----- Source document
Someone literate is fluent with reading and writing. Someone logerate is fluent with orders of magnitudes and the ubiquitous mathematical functions that dominate our universe.
Someone literate can take an idea and break it down into the correct symbols and words, someone logerate can take an idea and break it down into the correct classes and orders of magnitude.
Someone literate can read an article and determine whether it makes sense grammatically. Someone logerate can read an article and determine whether it makes sense logarithmically.
Someone literate can read and write an address on the front of the envelope. Someone logerate can use the back of the envelope.
The opposite of logeracy is illogeracy: the inability to think in logarithms. An illogerate person is one who frequently gets the orders of magnitude wrong.
An illogerate person may correctly understand parts 2 and 3 of a 3 term equation but get the first time-dependent part wrong and so get the whole thing wrong.
An illogerate person can be penny wise pound foolish.
An illogerate person treats all parts of an argument as important.
An illogerate person may mistake one part of a sin wave for a trend.
An illogerate is one who may be familiar with exponentials but unfamiliar with sigmoids.
No country or organization measures logeracy yet
Countries have been measuring literacy for hundreds of years now. As the chart above shows, the world has made great progress in reducing illiteracy. 200 years ago, ~90% of the world was illiterate. Now that's down to ~10%. If you break it down further by country, you'll see that in countries like Japan and the United States literacy is over 99%.
Logeracy is how engineering works. Good engineers fluently and effortlessly work across scales. If we want to be an interplanetary species, we first must become a more logerate species.
Logeracy makes decision making simple and fast (figure out the classes of the options, and then the decision should be obvious).
----------
→ **Task 1**
Reproduce the passage of the logeracy text starting with "Someone literate can take" and going on through "back of the envelope.".
→ **Task 2**
Answer these questions from the text on logeracy:
(a) Which part of the envelope can a logerate person use?
(b) What is the opposite of logeracy called?
(c) Roughly what share of the world was illiterate 200 years ago?
→ **Task 3**
Carry the text on logeracy forward from its final sentence.
The lines after this point have no connection to the text on logeracy.
----- Data records
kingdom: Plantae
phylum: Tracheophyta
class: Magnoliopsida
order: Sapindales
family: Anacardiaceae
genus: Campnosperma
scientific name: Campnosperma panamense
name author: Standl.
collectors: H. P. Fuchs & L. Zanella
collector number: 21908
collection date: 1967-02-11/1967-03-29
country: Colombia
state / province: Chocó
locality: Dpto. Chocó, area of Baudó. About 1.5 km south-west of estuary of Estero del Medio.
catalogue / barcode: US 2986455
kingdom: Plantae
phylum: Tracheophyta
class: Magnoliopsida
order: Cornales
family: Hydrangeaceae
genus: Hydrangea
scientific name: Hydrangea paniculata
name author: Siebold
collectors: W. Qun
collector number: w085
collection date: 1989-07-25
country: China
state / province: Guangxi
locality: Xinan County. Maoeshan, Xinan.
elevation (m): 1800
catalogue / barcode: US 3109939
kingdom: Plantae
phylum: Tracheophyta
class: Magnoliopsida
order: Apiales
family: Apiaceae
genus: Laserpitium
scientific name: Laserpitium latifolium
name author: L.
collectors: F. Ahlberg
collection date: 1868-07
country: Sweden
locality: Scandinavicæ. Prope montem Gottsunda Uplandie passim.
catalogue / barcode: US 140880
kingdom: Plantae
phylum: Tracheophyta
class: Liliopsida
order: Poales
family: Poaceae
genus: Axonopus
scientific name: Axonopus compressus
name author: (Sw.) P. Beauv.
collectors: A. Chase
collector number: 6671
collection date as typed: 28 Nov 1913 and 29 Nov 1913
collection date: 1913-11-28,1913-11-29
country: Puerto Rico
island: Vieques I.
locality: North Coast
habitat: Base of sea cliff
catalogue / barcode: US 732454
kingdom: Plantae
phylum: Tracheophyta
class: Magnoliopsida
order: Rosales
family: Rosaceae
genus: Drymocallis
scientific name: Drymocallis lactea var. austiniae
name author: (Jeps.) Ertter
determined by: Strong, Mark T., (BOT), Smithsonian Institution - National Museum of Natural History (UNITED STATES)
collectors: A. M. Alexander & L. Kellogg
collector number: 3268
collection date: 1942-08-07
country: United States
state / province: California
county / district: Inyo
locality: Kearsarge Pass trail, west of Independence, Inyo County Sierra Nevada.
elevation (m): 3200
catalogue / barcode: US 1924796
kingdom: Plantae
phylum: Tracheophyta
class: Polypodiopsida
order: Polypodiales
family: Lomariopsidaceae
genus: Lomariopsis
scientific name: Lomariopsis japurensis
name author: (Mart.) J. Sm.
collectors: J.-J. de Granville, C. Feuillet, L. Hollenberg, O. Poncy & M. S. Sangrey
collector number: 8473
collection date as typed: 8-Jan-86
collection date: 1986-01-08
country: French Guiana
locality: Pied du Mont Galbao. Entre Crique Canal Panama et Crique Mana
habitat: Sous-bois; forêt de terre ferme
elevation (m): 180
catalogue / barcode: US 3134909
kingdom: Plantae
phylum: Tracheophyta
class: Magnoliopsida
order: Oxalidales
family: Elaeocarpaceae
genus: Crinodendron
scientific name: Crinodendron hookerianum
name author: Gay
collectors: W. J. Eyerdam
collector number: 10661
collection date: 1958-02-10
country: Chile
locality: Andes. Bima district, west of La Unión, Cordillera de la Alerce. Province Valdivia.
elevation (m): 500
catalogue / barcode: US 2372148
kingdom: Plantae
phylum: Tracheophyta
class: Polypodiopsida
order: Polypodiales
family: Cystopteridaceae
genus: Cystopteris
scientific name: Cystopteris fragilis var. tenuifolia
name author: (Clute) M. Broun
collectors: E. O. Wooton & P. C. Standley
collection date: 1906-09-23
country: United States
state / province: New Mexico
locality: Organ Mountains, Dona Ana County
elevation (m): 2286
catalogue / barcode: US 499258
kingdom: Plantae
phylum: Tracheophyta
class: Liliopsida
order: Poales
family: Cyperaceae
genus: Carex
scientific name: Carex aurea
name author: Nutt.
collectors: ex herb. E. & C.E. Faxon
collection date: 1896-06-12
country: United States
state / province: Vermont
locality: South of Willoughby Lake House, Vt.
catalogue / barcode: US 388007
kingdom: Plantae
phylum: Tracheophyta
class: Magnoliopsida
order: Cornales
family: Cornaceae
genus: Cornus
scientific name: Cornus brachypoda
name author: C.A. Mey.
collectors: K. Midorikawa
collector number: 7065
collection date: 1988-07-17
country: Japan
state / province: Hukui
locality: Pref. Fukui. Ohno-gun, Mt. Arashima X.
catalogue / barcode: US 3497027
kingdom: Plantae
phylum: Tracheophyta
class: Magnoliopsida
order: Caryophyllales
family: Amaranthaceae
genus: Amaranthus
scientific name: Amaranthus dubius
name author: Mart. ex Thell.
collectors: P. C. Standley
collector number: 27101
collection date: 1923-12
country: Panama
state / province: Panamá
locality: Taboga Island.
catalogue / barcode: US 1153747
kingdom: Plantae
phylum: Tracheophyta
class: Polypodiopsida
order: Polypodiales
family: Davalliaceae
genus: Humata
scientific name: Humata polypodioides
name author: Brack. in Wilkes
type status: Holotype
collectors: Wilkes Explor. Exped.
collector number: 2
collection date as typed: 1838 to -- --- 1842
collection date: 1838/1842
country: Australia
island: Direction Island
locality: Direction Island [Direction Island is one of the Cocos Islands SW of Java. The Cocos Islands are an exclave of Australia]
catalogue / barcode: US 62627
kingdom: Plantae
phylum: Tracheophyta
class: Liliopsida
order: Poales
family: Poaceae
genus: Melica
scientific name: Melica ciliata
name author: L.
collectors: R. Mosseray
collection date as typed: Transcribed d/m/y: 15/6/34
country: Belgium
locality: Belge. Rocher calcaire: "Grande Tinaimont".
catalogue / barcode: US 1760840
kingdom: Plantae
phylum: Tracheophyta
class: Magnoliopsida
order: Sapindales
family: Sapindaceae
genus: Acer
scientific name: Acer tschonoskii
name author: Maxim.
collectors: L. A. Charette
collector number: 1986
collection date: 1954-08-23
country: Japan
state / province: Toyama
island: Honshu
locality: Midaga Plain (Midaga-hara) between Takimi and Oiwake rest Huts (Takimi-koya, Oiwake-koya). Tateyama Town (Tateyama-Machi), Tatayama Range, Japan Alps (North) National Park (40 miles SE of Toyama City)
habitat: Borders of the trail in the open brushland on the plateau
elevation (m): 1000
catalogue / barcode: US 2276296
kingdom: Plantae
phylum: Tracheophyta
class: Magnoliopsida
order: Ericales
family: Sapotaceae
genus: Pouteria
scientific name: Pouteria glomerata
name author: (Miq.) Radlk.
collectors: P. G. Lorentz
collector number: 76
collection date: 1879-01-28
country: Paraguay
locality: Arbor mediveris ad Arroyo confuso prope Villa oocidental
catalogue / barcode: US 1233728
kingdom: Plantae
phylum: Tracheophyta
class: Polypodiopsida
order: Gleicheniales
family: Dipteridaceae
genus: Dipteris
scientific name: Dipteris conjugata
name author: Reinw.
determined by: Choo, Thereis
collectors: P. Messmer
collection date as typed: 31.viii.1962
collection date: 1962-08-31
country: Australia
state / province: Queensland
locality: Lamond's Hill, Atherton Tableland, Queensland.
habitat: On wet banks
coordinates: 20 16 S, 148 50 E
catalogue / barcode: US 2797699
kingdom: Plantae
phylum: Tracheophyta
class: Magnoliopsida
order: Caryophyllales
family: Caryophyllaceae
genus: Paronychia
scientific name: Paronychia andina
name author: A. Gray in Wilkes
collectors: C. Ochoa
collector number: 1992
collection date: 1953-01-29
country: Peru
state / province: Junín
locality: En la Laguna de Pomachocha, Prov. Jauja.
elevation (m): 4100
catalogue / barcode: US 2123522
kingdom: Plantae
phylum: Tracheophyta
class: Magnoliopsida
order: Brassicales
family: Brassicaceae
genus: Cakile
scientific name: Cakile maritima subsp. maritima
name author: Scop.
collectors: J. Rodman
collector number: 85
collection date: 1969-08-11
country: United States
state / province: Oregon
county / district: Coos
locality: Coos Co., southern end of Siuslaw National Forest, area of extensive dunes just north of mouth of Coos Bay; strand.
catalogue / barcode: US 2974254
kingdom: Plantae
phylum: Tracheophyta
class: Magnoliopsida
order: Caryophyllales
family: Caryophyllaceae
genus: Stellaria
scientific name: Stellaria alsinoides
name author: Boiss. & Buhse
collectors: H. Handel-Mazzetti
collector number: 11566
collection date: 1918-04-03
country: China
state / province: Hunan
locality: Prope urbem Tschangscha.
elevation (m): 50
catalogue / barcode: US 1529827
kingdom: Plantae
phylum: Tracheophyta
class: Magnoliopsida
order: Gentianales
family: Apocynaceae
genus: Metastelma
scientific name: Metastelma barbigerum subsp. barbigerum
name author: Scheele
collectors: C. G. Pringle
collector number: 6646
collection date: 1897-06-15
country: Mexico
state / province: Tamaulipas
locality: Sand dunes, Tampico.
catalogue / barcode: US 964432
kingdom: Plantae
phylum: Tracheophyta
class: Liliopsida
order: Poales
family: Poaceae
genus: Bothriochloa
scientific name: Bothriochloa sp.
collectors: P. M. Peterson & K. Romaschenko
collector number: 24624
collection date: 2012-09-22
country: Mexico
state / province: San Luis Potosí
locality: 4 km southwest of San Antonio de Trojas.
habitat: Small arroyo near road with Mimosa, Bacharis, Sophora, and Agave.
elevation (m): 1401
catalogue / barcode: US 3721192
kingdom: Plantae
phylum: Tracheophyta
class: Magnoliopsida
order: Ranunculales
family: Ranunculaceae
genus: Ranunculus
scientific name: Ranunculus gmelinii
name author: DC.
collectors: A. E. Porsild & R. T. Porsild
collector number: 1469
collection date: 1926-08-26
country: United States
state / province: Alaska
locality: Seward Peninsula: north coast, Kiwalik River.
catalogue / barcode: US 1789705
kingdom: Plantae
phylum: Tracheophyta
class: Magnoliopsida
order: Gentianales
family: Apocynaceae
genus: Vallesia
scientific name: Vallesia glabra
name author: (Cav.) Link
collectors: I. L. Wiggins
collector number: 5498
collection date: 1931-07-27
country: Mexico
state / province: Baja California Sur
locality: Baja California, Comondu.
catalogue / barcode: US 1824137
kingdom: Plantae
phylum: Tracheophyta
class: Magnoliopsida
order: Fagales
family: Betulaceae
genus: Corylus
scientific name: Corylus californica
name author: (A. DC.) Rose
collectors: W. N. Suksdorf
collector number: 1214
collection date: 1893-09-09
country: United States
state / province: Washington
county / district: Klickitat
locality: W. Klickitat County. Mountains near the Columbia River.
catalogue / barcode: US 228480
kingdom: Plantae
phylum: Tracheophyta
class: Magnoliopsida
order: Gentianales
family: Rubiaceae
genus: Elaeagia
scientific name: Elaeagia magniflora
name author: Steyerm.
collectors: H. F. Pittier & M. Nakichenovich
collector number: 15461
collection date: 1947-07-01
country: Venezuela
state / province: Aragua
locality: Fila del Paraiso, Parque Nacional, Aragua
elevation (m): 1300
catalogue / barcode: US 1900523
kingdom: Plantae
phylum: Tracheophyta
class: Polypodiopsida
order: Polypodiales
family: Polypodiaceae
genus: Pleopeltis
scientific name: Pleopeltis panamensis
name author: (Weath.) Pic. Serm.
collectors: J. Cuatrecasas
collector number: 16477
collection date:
----------
→ **Exercise result 1**
Someone literate can take an idea and break it down into the correct symbols and words, someone logerate can take an idea and break it down into the correct classes and orders of magnitude.
Someone literate can read an article and determine whether it makes sense grammatically. Someone logerate can read an article and determine whether it makes sense logarithmically.
Someone literate can read and write an address on the front of the envelope. Someone logerate can use the back of the envelope.

→ **Exercise result 2**
(a) The back of the envelope.
(b) Illogeracy.
(c) About 90%.

→ **Exercise result 3**
My knowledge here is limited. I know Computer Science students could be the ones taught logeracy best. We are taught it by a different name. CS students are repeatedly taught to think in Big O notation
Perhaps its electrical engineers, or astronomers, or aerospace engineers. These folks are frequently working with vast scale differences so logeracy is required.
In finance, 100% of successful early stage technology investors I know of are highly logerate.
It would be interesting to see logeracy rates across industries. Perhaps measuring that would lead to progress.
My high school chemistry teacher first exposed me to logeracy when she taught me Scientific Notation. That was probably the only real drilling I got in logeracy before getting into Computer Science. Scientific Notation is a handy notation and a great introduction to logeracy, but logeracy is so important that it probably deserves its own dedicated class in high schools where it is drilled repeatedly from many difference perspectives.
I would recommend "The Art of Doing Science and Engineering: Learning to Learn" by Hamming. That's maybe the most logerate book I've ever read. I also love Taleb's Incerto series (ie Fooled by Randomness, Black Swan, Antifragile...).
I don't think so. However, I do believe you can be out of balance. One needs to be linerate
I read Innumeracy and Beyond Numeracy by Paulos over a decade ago
Numeracy is a good term. Logeracy is a much better term. Someone logerate but innumerate often makes small mistakes. Someone numerate but illogerate often makes large mistakes.
Numeracy is sort of like knowing the letters of the alphabet. Knowing the letters is a necessary thing on the path to literacy, but not that useful by itself. Likewise, being numerate is a step to being logerate, but the real bang for your buck comes with logeracy.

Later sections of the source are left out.